* What you will do *
Give the lines of the material below, from the line with "bished suite" to the line with "in the instant pot. This will took even less", both included, as a JSON list of strings with one string per line and blank lines omitted.

○ ○ ○

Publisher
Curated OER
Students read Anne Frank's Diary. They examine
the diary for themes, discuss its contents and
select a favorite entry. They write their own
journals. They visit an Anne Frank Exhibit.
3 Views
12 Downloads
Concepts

○ ○ ○

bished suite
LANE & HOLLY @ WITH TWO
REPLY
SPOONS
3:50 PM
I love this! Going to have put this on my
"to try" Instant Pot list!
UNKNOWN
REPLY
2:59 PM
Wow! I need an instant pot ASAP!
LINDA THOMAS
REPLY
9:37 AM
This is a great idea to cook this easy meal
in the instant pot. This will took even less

○ ○ ○

* Task answer *
[
  "bished suite",
  "LANE & HOLLY @ WITH TWO",
  "REPLY",
  "SPOONS",
  "3:50 PM",
  "I love this! Going to have put this on my",
  "\"to try\" Instant Pot list!",
  "UNKNOWN",
  "REPLY",
  "2:59 PM",
  "Wow! I need an instant pot ASAP!",
  "LINDA THOMAS",
  "REPLY",
  "9:37 AM",
  "This is a great idea to cook this easy meal",
  "in the instant pot. This will took even less"
]